**Exercise description**
Wherever the string "competence" turns up in the data, copy the whole line.

**Data records**
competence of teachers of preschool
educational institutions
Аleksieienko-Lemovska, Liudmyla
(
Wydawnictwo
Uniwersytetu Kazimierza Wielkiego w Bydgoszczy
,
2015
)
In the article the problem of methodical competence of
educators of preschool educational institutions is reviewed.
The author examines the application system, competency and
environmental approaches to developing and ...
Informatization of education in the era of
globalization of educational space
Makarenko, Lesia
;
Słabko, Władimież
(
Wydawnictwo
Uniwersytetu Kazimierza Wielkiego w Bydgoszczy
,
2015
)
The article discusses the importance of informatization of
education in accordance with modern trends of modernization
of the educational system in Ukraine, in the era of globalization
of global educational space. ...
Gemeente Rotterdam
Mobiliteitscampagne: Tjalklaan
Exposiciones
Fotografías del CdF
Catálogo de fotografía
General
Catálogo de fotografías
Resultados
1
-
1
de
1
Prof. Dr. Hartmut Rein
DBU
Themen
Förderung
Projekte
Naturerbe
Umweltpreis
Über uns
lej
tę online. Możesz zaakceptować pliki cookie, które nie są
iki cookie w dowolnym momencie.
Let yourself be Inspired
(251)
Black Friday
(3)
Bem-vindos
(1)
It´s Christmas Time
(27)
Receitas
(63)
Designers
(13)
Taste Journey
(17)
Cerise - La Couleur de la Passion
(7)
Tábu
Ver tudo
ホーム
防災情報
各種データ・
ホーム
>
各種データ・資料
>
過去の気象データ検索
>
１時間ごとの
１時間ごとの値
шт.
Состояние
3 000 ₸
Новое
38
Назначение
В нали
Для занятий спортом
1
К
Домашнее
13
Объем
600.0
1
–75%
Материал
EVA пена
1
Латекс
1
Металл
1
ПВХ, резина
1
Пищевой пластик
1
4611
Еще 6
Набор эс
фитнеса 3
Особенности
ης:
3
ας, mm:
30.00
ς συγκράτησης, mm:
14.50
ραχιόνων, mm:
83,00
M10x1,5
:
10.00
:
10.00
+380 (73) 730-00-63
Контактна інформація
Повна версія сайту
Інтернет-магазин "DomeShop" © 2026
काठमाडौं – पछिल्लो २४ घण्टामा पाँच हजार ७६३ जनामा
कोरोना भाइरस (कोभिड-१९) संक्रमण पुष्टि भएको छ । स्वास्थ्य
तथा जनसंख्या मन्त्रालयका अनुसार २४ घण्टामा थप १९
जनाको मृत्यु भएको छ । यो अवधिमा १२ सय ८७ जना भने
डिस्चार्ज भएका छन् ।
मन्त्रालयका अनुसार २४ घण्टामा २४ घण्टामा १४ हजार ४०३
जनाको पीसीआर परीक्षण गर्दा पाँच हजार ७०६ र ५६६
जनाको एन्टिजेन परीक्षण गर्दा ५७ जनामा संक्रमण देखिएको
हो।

**Solution**
competence of teachers of preschool
In the article the problem of methodical competence of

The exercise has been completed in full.